President OKs federal assistance for 15 counties
President Obama on Tuesday declared a disaster in 15 counties of New Mexico because of floods during September.
Obama’s declaration carries an order that federal money be allocated as a supplement to state and local recovery programs.
Earl Armstrong, of the Federal Emergency Management Agency’s regional office in Denton, Texas, said it was too early to know how much money New Mexico counties and pueblos would receive.
He said FEMA would assess damages, then funnel money to the state. In turn, the state would distribute the money to local governments.
Armstrong said the federal share is usually 75 percent.
He said the federal government would reimburse governments, tribal entities, community ditch associations and some nonprofit organizations for debris removal, emergency protective measures and repairs to roads and bridges.
U.S. Sen. Tom Udall, D-N.M., said in a statement that he thanked Obama for a speedy answer to New Mexico’s request for help.
The state’s five-member congressional delegation last week asked the president to authorize assistance for New Mexico.
“I saw the damage firsthand, and I appreciate this quick action to assist the state and Santa Clara Pueblo,” Udall said.

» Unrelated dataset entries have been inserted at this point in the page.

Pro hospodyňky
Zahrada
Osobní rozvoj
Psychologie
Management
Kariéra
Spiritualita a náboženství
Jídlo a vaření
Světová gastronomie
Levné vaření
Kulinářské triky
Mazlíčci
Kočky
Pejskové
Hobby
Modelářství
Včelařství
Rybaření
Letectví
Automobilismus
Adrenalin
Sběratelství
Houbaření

Counties that are eligible for federal assistance under Obama’s order are Catron, Chaves, Cibola, Colfax, Eddy, Guadalupe, Los Alamos, McKinley, Mora, Sandoval, San Miguel, Santa Fe, Sierra, Socorro and Torrance.

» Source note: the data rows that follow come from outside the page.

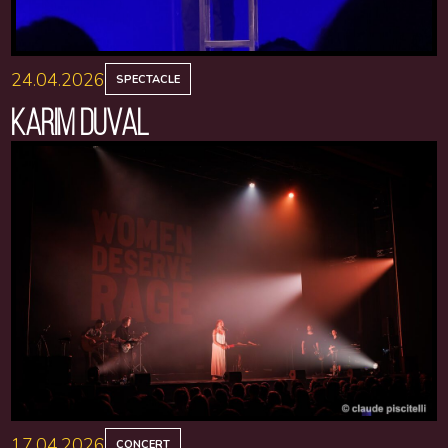
24.04.2026
SPECTACLE
KARIM DUVAL
17.04.2026
CONCERT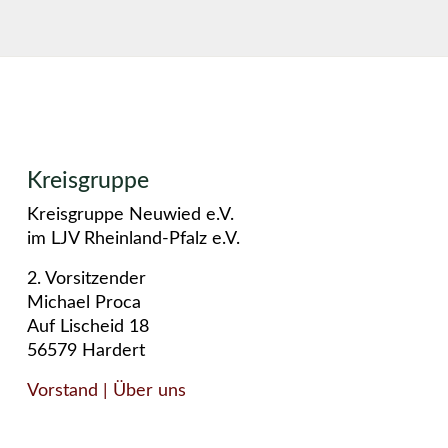
Kreisgruppe
Kreisgruppe Neuwied e.V.
im LJV Rheinland-Pfalz e.V.
2. Vorsitzender
Michael Proca
Auf Lischeid 18
56579 Hardert
Vorstand
| Über uns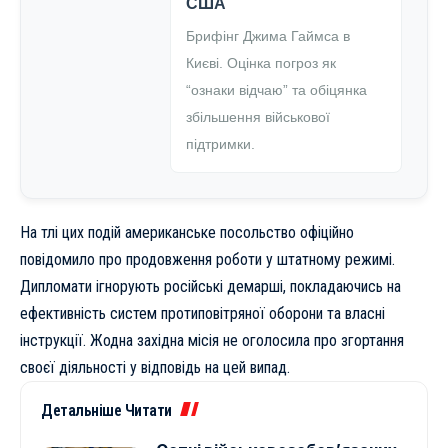
США
Брифінг Джима Гаймса в
Києві. Оцінка погроз як
“ознаки відчаю” та обіцянка
збільшення військової
підтримки.
На тлі цих подій американське посольство офіційно
повідомило про продовження роботи у штатному режимі.
Дипломати ігнорують російські демарші, покладаючись на
ефективність систем протиповітряної оборони та власні
інструкції. Жодна західна місія не оголосила про згортання
своєї діяльності у відповідь на цей випад.
Детальніше Читати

State transportation executives said earlier this month that about 290 miles of roads were damaged by flooding, mud slides and debris from Sept. 9-22.
The state said its biggest roadway expense from the storms would be $13 million to rebuild two miles of a state highway in Catron County.
Another $3.07 million is needed to repair two-tenths of a mile of highway in Socorro County, the state Transportation Department said. Legislators have asked that those projected costs be re-checked, saying they sounded excessive.
In a statement, FEMA said additional areas still could be designated for disaster aid if requested by the state and approved after a federal review.